**PROBLEM TO WORK ON**
Copy every line of text in the material below word for word, leaving out the pictures.

**DATA PROVIDED**
■ ■ ■

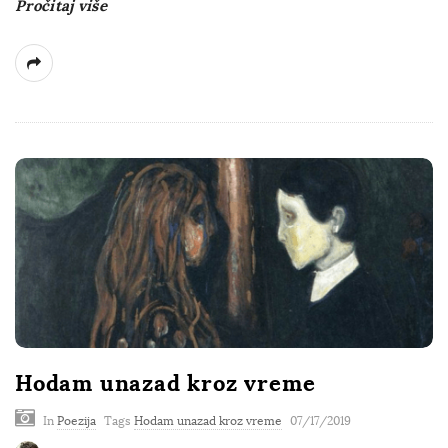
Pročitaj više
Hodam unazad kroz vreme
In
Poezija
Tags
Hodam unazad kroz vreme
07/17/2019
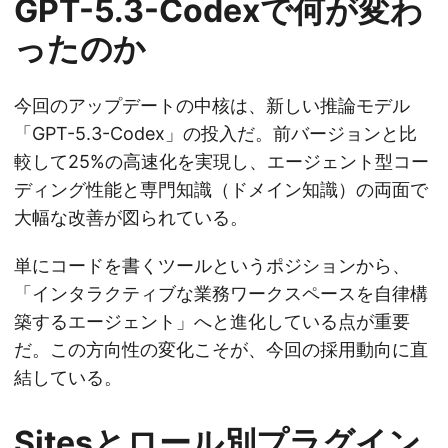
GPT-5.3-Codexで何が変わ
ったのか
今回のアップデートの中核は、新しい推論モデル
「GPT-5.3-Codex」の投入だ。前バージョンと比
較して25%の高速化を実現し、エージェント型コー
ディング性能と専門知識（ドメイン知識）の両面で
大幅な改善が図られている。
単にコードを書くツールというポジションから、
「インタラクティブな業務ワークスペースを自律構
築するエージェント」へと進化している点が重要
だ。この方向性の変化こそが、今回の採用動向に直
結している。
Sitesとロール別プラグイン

■ ■ ■

**ANSWER AREA**
Pročitaj više
Hodam unazad kroz vreme
In
Poezija
Tags
Hodam unazad kroz vreme
07/17/2019
GPT-5.3-Codexで何が変わ
ったのか
今回のアップデートの中核は、新しい推論モデル
「GPT-5.3-Codex」の投入だ。前バージョンと比
較して25%の高速化を実現し、エージェント型コー
ディング性能と専門知識（ドメイン知識）の両面で
大幅な改善が図られている。
単にコードを書くツールというポジションから、
「インタラクティブな業務ワークスペースを自律構
築するエージェント」へと進化している点が重要
だ。この方向性の変化こそが、今回の採用動向に直
結している。
Sitesとロール別プラグイン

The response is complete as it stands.